California is pushing back on the federal government’s proposal to delist wolves from the Endangered Species Act in the lower 48 states. This step would remove wolves’ federal protections, transferring decisions about wolf management to individual states and tribes.
The proposal, announced in March, frames the wolves’ current status as “one of the greatest comebacks in conservation history.” But environmentalists and now the California Fish and Game Commission have argued that, to make a full recovery, wolves still need Endangered Species Act protections.
On July 15, the Commission sent a letter to the U.S. Fish and Wildlife Services, strongly opposing the proposed delisting. The letter, signed by president Eric Sklar, states the ruling would end recovery efforts prematurely.
“The limited gray wolf return to some of the states that will be impacted by the proposed rule, including California, has been for only a brief period in the thousands of years history of gray wolf as a species,” states Sklar, “and most of the suitable habitat in these states has not yet been repopulated.”
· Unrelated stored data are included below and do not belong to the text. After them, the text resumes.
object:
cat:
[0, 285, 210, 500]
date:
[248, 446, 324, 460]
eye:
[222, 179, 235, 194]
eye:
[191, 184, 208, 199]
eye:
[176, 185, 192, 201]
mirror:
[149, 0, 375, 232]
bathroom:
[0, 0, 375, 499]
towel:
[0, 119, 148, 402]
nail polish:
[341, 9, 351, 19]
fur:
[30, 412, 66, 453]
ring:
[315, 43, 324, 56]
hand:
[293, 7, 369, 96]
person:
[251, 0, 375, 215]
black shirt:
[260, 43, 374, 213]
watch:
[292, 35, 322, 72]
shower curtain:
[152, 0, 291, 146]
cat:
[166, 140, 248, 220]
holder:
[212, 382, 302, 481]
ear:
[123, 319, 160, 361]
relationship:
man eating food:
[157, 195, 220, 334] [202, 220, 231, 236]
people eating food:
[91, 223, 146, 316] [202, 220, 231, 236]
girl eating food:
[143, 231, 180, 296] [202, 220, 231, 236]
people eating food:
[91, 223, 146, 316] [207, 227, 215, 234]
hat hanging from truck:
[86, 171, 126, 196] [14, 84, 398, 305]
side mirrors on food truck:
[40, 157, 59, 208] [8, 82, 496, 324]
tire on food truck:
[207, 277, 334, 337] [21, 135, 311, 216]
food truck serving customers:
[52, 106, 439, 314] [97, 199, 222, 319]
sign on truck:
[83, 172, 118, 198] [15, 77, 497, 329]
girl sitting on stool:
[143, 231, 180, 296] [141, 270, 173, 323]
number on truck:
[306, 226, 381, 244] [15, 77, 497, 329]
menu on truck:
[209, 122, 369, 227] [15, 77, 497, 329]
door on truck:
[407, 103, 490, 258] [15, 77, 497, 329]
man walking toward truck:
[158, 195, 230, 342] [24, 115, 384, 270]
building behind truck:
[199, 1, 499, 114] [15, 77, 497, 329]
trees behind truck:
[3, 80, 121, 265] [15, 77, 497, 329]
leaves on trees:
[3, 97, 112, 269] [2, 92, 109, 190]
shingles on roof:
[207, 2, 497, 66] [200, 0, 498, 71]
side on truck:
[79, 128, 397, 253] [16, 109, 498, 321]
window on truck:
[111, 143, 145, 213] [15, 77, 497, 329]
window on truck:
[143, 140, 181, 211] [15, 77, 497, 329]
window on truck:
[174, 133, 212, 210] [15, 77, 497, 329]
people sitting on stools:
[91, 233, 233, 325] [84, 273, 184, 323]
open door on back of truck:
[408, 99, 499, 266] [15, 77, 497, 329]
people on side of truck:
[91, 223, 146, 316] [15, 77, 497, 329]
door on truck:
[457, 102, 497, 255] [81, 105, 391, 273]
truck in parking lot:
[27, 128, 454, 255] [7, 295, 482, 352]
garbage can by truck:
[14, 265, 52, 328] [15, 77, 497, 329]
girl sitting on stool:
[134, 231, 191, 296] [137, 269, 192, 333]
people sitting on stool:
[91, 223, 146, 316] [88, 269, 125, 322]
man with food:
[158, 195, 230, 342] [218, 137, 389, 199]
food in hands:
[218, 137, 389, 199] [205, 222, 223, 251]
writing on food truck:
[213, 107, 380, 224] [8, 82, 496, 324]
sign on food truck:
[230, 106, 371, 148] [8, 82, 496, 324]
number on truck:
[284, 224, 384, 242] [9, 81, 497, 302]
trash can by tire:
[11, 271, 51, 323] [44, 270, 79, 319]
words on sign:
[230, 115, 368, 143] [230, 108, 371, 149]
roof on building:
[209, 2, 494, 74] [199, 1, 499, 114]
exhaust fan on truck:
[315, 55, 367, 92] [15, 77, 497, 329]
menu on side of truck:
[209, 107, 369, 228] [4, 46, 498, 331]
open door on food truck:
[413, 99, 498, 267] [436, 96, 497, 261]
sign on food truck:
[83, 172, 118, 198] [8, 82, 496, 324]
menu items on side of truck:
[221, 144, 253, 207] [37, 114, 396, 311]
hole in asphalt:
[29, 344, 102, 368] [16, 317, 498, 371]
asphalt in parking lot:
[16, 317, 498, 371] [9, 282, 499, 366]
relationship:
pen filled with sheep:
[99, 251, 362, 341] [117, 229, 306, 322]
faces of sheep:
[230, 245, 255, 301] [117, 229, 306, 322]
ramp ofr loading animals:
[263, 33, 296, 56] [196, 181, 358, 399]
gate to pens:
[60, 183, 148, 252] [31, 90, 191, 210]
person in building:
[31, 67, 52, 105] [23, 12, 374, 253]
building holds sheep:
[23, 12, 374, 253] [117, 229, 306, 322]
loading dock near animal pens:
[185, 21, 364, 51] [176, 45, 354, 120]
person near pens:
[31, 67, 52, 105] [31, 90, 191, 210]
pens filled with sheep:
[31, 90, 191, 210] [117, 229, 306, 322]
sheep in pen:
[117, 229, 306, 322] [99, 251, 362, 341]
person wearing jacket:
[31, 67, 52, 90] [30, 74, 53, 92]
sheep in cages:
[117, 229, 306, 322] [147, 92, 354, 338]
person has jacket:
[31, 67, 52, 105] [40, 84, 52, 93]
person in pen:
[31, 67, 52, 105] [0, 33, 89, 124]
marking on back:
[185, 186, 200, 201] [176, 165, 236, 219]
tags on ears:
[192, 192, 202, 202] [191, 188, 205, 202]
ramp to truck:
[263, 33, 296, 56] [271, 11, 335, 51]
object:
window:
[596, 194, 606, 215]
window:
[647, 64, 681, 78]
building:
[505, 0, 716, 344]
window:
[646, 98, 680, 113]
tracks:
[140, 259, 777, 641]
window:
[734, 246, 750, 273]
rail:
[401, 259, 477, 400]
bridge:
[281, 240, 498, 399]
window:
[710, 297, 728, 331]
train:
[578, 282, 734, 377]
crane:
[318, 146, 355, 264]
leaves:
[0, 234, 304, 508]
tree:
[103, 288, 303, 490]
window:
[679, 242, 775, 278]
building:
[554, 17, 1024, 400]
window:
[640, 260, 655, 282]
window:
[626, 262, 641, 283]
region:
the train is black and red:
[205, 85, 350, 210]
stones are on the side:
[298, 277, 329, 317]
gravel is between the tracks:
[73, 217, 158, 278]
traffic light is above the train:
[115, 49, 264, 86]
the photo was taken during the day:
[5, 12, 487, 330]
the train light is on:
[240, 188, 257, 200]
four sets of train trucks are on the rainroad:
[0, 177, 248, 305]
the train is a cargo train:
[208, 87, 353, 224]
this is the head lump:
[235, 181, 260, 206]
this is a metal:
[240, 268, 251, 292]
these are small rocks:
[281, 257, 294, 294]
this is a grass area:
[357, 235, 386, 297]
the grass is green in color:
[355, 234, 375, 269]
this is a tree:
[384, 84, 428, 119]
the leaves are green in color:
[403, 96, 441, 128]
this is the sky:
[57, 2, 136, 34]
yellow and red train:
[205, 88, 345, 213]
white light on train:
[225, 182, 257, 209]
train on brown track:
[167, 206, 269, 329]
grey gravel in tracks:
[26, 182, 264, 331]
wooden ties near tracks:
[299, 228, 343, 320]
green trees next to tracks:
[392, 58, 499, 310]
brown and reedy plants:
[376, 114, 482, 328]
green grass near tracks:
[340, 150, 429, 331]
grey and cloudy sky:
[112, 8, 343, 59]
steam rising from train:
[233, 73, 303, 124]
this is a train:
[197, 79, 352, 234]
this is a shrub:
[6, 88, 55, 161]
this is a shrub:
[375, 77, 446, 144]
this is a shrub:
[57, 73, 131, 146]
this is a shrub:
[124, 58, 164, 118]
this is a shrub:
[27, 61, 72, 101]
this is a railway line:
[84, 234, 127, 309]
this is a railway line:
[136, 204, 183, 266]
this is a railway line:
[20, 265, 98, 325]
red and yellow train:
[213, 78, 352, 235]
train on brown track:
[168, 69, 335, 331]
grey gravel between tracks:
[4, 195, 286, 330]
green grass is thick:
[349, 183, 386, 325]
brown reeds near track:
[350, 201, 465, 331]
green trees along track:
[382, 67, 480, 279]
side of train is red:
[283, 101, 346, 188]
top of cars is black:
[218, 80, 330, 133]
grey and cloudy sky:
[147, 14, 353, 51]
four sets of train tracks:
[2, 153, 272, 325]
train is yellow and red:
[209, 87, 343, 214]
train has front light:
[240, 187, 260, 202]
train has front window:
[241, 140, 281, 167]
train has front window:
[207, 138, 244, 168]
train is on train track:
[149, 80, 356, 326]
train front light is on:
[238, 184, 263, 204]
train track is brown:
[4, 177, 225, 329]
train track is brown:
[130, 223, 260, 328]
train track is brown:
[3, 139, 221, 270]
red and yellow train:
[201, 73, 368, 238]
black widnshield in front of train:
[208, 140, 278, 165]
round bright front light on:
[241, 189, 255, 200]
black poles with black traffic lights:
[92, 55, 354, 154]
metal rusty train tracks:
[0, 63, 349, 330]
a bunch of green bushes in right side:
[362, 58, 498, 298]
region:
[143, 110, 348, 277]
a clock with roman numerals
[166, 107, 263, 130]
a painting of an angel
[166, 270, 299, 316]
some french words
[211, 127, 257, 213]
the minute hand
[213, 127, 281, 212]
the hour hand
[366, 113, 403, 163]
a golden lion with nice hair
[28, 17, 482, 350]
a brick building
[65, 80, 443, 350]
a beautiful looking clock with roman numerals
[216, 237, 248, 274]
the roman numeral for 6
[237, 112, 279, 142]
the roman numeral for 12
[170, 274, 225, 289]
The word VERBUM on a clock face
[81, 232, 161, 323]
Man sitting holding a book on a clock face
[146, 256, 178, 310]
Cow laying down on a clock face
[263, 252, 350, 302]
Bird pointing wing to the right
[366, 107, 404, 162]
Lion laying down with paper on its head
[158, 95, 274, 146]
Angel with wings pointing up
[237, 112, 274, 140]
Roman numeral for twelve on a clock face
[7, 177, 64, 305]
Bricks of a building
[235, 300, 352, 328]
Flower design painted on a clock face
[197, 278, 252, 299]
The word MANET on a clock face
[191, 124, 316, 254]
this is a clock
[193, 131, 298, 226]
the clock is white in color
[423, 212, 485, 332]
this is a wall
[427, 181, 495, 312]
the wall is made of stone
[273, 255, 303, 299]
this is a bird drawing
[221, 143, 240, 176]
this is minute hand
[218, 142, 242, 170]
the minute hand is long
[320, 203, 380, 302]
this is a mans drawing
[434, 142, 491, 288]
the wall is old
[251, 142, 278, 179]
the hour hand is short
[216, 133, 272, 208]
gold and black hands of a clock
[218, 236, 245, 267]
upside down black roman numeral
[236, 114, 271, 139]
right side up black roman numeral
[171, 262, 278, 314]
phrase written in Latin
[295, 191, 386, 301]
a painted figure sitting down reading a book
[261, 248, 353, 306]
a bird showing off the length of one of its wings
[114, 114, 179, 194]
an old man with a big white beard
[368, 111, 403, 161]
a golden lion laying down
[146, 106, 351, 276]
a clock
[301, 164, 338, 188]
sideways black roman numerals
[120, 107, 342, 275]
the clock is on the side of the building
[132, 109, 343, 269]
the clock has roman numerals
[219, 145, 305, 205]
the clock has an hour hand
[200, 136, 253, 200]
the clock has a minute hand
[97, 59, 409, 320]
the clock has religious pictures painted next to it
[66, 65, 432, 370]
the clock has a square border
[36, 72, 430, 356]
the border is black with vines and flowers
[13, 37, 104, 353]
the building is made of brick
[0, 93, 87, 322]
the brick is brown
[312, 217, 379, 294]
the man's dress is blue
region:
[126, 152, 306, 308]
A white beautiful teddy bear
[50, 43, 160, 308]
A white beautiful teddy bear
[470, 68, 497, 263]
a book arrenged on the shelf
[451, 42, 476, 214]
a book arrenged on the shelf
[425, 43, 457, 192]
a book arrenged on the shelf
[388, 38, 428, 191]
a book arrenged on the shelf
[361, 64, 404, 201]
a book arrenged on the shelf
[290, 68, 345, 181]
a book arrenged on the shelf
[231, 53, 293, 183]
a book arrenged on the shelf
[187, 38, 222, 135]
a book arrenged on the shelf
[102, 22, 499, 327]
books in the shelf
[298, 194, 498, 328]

Just this week, California also announced its intent to file a lawsuit against the Trump administration’s overhaul of the Endangered Species Act. If the changes are implemented, federal agencies would be able to publicly share the economic impact of protecting endangered species. Threatened species, considered by biologists on their way to being critically endangered, would not receive the same protections as endangered species, as they do currently. The review process for actions taken by agencies affecting listed species would simplify. It is unclear how wolves would be affected by these modifications.
Where Wolves Should Roam
Though California wolves would retain their listing in the state’s Endangered Species Act no matter the ruling, the Commission’s stance against delisting is not purely symbolic. The ruling would likely affect the state’s wolf population by restricting the numbers of wolves that enter from other states. After the last wolf in California was shot in 1924, wolves only started reappearing in the state in 2011, when one wandered over the Oregon border. Biologists say that California’s future wolf population will depend on expanding from other states.
“It’s good to see West Coast states that have an interest in wolf recovery speaking out about ... the proposal that would undermine wolf recovery in their states,” said Brett Hartl, the government affairs director at the Center for Biological Diversity. “California is a good example of why their proposal doesn’t make sense, because wolves are definitely not recovered in California.”